> [EXERCISE REQUIREMENTS] Locate every line in the items below that contains the string "newSketch" and copy each one. Matches must have the same case.

> [Stored records]
--- --- ---

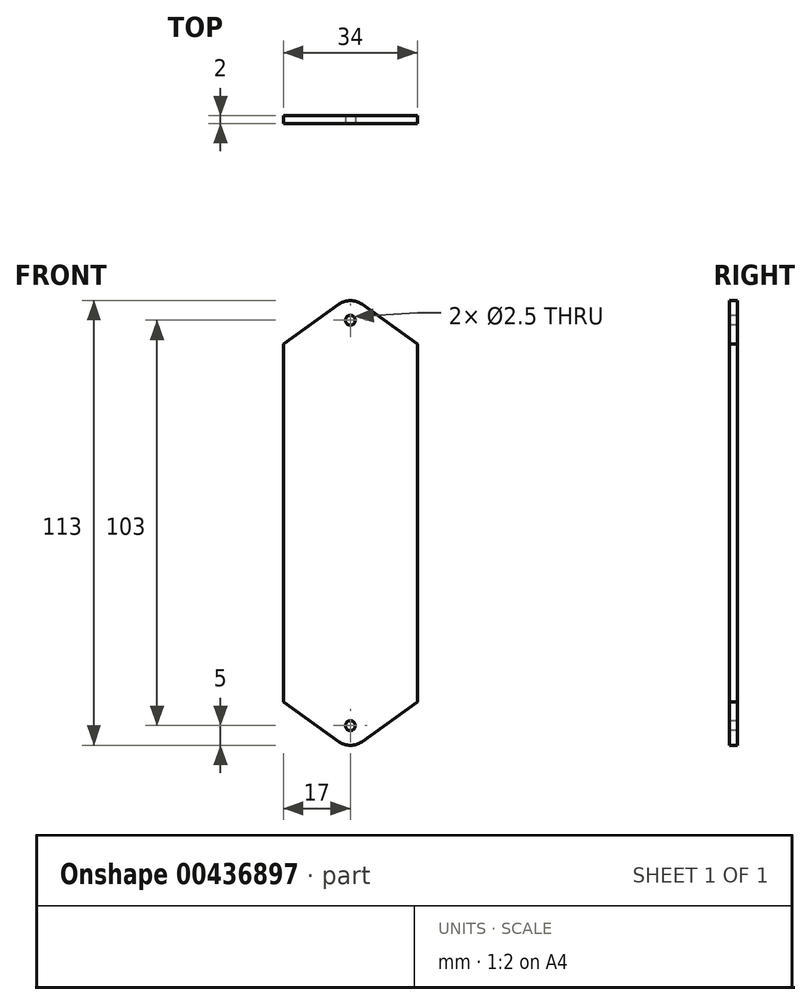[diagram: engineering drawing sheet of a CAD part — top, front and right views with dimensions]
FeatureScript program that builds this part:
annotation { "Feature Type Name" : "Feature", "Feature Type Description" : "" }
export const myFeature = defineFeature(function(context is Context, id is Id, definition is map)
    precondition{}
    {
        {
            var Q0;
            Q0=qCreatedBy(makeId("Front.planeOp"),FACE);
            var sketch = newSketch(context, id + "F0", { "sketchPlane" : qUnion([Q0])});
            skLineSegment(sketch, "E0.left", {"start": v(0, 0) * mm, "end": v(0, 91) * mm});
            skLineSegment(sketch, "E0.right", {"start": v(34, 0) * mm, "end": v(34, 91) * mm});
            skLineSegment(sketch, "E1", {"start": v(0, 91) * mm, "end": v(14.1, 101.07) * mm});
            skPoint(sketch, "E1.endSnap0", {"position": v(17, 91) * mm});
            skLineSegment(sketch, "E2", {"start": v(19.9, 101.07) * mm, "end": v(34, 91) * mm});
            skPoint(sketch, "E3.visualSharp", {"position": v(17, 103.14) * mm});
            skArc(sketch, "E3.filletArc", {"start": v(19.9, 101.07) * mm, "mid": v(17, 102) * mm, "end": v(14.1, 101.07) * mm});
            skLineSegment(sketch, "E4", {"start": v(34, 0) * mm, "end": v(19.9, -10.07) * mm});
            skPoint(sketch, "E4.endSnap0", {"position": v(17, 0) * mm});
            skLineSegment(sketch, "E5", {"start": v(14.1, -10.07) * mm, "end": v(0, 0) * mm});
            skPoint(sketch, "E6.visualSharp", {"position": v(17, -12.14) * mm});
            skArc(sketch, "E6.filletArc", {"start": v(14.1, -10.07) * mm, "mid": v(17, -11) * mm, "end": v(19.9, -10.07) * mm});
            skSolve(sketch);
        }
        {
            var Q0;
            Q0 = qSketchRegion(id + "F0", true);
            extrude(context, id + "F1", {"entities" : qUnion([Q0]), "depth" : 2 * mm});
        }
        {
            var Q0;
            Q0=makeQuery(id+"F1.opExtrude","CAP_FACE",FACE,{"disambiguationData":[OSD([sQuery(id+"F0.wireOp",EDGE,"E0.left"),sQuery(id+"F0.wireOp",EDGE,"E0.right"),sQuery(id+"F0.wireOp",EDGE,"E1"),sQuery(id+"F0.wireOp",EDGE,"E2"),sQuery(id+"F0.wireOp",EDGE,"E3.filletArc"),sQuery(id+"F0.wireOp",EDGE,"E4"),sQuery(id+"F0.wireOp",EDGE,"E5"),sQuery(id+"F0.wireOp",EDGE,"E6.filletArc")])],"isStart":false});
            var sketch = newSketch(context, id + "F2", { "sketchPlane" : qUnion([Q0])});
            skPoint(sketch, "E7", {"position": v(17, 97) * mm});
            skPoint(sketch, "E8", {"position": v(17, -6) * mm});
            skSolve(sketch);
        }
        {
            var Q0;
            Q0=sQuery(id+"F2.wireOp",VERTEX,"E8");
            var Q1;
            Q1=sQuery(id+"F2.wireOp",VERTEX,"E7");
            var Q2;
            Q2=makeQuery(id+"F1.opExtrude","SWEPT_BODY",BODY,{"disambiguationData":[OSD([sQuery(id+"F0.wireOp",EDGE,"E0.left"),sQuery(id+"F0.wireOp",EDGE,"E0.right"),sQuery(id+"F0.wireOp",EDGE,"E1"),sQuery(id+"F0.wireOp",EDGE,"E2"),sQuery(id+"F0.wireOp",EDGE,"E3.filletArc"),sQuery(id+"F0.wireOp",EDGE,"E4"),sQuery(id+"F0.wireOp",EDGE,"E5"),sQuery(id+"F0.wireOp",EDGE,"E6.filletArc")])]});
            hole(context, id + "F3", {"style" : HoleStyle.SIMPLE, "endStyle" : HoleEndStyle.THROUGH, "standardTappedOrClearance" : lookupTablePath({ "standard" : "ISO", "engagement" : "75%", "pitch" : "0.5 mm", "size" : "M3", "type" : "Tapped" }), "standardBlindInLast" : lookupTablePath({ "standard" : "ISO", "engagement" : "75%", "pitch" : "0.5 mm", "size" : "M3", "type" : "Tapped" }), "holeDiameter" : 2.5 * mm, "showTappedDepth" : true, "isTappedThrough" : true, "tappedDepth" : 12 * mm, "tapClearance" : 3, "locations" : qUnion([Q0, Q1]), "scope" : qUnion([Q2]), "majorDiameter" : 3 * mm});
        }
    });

--- --- ---

> [TASK RESULT]
            var sketch = newSketch(context, id + "F0", { "sketchPlane" : qUnion([Q0])});
            var sketch = newSketch(context, id + "F2", { "sketchPlane" : qUnion([Q0])});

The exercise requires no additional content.